С разных концов со смехом:
— Ложь к себе на тарелку.
— На стул ее, а сам стой стоймя.
— Поешь и передай товарищу.
Начальник шахтоуправления, строгий, подтянутый, встал, поднял стакан с вином:
— Тост за артистов. И пусть они почаще к нам приезжают.
Вышел из-за стола, обошел всех артистов, с каждым чокнулся, вернулся на свое место и, ко всеобщему удивлению, басовито затянул:
— Из-за острова навстречу-у…
Ксюша Шинкарева наклонилась к Красновидову, шепнула:
— Олег Борисович, напротив сидит мужчина. Он очень пристально на вас глядит.
Красновидов, не поднимая глаз на мужчину, сказал:
— Я заметил.
Она спросила:
— Вы устали?
— Нет. Мне весело, и я, по-моему, хмельной.
— Это кумыс.
— Пойдемте сегодня бродить по степи.
— Пойдемте.
Он благодарно дотронулся до ее руки.
Кто-то намекнул:
— Потанцевать бы!
Герасим Герасимов достал из футляра баян, заиграл вальс.
— Дамы приглашают кавалеров!
Несколько пар пошли танцевать. Герасим Герасимов пел:
— Кавалер, я приглашаю вас на тур вальса, — Ксюша грациозно подала Красновидову руку.
— Сочту за счастье, — галантно ответил кавалер, и они затерялись среди танцующих.
За столом продолжались тосты. Пить не пили. Только тосты. Какой-то казах удивил умением открывать пивные бутылки… зубами. Штук пятнадцать металлических пробок снял — и глазом не моргнул. Молодой чечен, длинный как жердь, с орлиным носом, оказался факиром: заглатывал шампур. Качали виновника торжества, добывшего золотой слиток. Вручили ему номер республиканской газеты со статьей, рассказавшей о крупнейшем самородке за 1955 год, и портретом счастливчика.
Отчего ж так кружилась у Ксюши голова? От вальса? От выпитого вина?

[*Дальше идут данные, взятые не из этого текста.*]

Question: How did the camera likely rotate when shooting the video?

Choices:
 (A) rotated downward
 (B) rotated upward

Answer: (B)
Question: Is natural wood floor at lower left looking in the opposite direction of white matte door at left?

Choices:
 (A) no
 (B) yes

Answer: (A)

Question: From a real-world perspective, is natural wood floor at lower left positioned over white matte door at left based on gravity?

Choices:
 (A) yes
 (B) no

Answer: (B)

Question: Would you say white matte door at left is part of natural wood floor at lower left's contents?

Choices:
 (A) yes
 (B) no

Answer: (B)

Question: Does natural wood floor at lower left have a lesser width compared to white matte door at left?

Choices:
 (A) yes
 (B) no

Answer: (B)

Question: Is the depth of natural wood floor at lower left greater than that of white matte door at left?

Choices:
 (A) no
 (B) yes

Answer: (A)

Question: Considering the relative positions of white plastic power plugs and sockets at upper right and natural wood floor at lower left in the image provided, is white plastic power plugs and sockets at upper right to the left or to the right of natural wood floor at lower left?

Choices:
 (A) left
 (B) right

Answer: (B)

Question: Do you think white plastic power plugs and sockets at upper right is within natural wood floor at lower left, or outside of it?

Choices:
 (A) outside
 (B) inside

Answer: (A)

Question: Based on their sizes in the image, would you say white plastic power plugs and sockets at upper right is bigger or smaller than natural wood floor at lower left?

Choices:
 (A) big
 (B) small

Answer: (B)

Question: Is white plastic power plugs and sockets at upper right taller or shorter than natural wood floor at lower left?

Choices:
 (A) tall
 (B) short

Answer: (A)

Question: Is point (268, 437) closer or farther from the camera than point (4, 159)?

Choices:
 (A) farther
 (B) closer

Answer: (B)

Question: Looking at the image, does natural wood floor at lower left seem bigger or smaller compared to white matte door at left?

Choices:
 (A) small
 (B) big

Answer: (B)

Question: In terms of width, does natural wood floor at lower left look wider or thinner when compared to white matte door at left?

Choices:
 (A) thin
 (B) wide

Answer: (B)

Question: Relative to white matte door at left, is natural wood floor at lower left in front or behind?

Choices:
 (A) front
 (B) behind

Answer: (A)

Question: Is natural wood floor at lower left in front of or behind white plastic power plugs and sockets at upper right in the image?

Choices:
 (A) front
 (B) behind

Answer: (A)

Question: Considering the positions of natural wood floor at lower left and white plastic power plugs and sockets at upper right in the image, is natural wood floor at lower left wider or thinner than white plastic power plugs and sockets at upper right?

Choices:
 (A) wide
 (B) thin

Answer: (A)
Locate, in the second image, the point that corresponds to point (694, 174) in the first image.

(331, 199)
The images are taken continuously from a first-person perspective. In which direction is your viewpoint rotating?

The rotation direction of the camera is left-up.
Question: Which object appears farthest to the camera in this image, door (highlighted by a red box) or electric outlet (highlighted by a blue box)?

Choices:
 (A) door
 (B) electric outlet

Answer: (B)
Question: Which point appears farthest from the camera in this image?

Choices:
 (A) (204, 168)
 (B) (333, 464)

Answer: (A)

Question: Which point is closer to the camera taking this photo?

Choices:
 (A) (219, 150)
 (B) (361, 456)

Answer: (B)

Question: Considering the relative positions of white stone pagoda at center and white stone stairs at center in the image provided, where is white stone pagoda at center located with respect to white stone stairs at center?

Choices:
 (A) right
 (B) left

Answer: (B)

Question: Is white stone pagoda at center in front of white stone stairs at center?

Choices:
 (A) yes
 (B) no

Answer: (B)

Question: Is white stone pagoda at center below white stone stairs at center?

Оттого, что кружил ее Красновидов? И вроде бы вальс играли не на баяне, а целым оркестром, много скрипок. И дирижер. В белом фраке, похожий на Янсонса. И танцевала она не в клубе шахтоуправления, а в переполненном нарядной публикой зале, залитом светом хрустальных люстр, видела себя и Красновидова отраженными в зеркале паркета. Ее уносило в неизведанный еще сказочный мир.
Танцуя, увидела на стене план-карту рудника, прочла золотые буквы непонятного слова: ДЖЕТЫГАРА. Что это? Тоже из сказки? Где ж, как не в сказке, может сложиться такое слово? Город золота. И Вечного вальса. И рядом он. Держит ее за талию. Жарко ей от его руки. Вот отчего так голова кружится.
«Я люблю вас, Ксюша. Вы меня слышите?»
«Слышу. И отвечаю вам тем же: люблю… Слышите?» Он молчит. Он очень строгий. И стесняется своего возраста. Я никого еще не любила. Это хорошо или плохо? Мне тоже надо стесняться возраста?»
«Я люблю вас, Ксюша».
«А я позабыла все слова, дорогой человек, подскажите их мне».
«Никакие другие слова не имеют сейчас значения».
Они молча кружились. В молчаливом одиночестве. Их было только двое: он и она.
Агаев Ага-али подошел к Герасимову, шепнул что-то на ухо. Вальс оборвался. И оборвалась сказка. И не стало блаженства. Герасимов играл лезгинку. Агаев, вскинув локти до уровня плеч, семеня на пальчиках, подскочил к Шинкаревой, взвизгнул:
— Шинкарь, пошли!
Завертелся волчком.
И образовался круг. Среди других и аксакал стоял уже в кругу, прихлопывал в ладоши: асса! Чечен, который глотал шампур, обхватив за талию, тащил на танец Алиташову: асса! Красновидов стоял в стороне. К нему подошел тот, что сидел за столом напротив, сверлил его глазами, высокий, лет двадцати восьми, сложен атлетом, русоволосый. Волевой подбородок, открытый взгляд. На веснушчатом лице улыбка, и смущение, и решимость. Все вместе.
— Приветствую вас в Джетыгаре, — сказал он и протянул крепкую с широкой ладонью руку. — Позвольте, однако, представиться. Изюмов. Роман.
— Здравствуйте, — сказал Красновидов и тоже протянул руку.
— Не знаю, как начать, но не могу упустить случая. Я актер.
— Какими судьбами в Джетыгаре? — поинтересовался Красновидов.
— Сложными. Вы можете меня выслушать?
— Конечно.
— Отойдемте в сторонку.
Они встали у стены под планом-картой прииска, закурили.
— Перед вами ординарный искатель счастливой звезды.